Input data
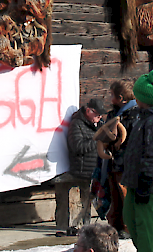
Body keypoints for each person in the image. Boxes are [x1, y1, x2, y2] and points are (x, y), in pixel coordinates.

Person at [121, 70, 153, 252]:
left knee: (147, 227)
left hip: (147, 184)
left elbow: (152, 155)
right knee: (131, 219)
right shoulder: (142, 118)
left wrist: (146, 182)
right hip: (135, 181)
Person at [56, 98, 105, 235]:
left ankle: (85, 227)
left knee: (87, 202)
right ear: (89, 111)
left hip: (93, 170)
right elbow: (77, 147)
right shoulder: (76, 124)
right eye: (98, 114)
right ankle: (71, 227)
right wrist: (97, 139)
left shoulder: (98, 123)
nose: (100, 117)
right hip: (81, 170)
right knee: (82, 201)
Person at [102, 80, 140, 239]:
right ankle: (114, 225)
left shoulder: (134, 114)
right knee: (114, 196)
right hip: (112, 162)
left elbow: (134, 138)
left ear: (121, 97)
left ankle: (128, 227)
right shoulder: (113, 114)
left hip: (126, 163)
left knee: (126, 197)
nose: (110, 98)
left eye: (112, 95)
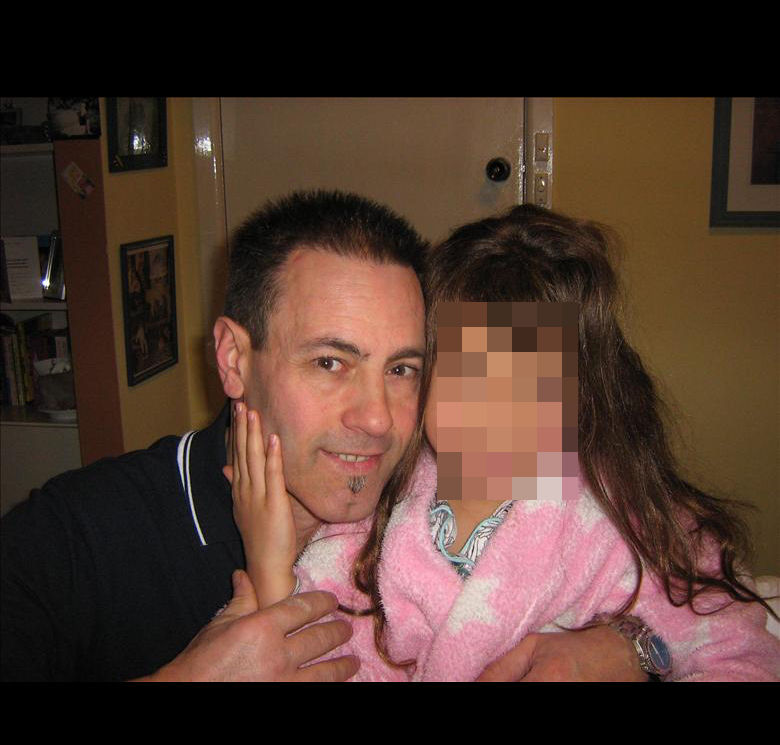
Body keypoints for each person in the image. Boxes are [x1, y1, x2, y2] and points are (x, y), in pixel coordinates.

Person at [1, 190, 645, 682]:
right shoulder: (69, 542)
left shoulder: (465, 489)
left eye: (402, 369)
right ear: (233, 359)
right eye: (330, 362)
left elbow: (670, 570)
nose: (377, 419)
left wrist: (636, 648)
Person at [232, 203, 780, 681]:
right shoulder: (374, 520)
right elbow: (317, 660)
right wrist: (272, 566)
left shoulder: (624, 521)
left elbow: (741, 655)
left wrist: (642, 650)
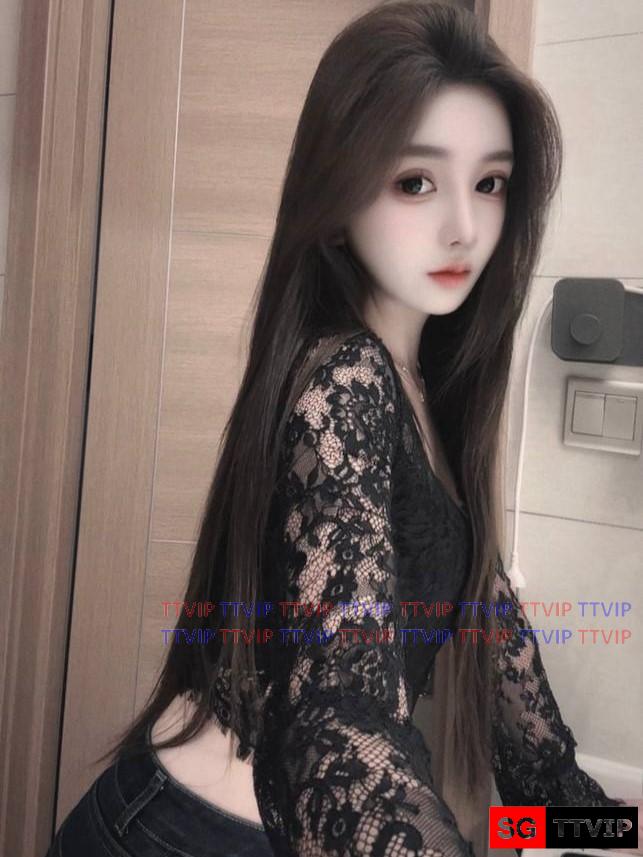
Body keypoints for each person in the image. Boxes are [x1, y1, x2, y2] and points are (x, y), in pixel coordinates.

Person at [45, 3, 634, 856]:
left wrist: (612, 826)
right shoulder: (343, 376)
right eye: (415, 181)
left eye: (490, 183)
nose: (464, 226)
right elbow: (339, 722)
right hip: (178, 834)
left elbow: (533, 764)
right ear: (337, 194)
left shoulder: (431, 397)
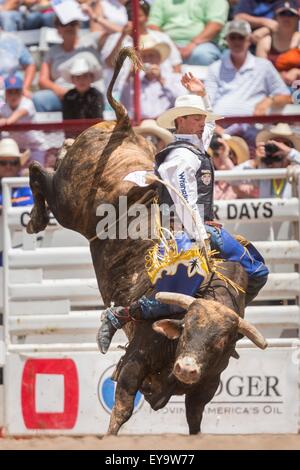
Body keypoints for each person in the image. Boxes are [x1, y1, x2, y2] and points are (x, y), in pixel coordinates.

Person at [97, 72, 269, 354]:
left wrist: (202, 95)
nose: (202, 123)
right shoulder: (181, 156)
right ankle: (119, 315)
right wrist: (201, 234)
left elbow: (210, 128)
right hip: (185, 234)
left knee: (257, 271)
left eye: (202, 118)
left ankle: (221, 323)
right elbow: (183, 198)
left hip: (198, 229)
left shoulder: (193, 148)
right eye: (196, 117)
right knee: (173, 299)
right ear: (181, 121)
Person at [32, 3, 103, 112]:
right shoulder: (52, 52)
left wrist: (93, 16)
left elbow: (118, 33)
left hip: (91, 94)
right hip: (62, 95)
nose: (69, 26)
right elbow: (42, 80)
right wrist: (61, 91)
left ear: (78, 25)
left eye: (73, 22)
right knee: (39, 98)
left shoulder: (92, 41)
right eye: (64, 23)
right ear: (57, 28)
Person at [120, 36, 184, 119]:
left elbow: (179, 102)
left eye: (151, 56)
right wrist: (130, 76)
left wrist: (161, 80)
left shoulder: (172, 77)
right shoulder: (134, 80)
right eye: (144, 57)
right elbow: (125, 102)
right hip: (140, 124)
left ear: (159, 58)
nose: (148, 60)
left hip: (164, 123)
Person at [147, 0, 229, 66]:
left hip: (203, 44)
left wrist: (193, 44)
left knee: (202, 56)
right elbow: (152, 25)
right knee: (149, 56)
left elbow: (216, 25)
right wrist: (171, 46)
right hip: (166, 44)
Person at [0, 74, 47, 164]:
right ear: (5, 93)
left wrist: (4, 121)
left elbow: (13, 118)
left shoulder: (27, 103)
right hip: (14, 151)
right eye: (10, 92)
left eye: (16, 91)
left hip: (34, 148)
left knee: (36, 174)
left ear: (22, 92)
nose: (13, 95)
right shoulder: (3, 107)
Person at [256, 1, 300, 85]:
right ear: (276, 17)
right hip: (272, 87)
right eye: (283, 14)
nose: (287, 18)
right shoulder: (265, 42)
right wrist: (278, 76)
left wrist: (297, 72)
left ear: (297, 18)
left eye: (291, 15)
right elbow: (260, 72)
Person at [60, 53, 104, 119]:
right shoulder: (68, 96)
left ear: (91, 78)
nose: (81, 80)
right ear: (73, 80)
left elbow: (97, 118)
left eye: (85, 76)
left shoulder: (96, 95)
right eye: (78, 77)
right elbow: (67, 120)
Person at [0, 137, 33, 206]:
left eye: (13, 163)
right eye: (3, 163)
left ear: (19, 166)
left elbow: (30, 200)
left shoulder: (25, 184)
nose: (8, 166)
==
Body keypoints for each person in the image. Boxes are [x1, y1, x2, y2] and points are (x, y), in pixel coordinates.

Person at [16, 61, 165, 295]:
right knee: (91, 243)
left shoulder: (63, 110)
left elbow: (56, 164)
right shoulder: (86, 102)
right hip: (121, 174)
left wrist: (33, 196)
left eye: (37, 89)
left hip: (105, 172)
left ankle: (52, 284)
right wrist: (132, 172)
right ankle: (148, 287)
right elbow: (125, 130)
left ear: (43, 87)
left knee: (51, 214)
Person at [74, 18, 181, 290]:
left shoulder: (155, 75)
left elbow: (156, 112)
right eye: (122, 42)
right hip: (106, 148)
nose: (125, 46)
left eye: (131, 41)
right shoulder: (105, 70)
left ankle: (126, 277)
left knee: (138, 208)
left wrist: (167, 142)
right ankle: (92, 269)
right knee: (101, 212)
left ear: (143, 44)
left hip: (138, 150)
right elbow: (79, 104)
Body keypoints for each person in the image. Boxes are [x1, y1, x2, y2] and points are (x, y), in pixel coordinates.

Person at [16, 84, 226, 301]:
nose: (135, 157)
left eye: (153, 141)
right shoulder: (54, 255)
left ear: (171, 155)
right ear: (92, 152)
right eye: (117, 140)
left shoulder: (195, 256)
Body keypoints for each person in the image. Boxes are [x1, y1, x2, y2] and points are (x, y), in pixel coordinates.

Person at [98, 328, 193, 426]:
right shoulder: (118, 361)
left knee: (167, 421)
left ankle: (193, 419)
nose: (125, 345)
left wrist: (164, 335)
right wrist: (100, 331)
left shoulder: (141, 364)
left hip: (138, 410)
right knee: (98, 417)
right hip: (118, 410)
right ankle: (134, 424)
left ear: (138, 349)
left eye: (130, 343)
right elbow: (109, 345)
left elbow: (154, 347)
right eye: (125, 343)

Exercise prompt
Within the listing above, print exactly the stretch beginning at the line that contains "left knee: (126, 197)" and finishing at the line that contains "left wrist: (642, 650)", ends kept, pictures left out, and nothing more.

Response to this exercise
left knee: (126, 197)
nose: (110, 98)
left eye: (112, 95)
Body keypoints for each person in the image. Boxes are [x1, y1, x2, y2] and points are (x, y), in pixel coordinates.

Person at [1, 190, 645, 682]:
right shoulder: (69, 542)
left shoulder: (465, 489)
left eye: (402, 369)
right ear: (233, 359)
right eye: (330, 362)
left elbow: (670, 570)
nose: (377, 419)
left wrist: (636, 648)
Person at [232, 203, 780, 681]:
right shoulder: (374, 520)
right elbow: (317, 660)
right wrist: (272, 566)
left shoulder: (624, 521)
left elbow: (741, 655)
left wrist: (642, 650)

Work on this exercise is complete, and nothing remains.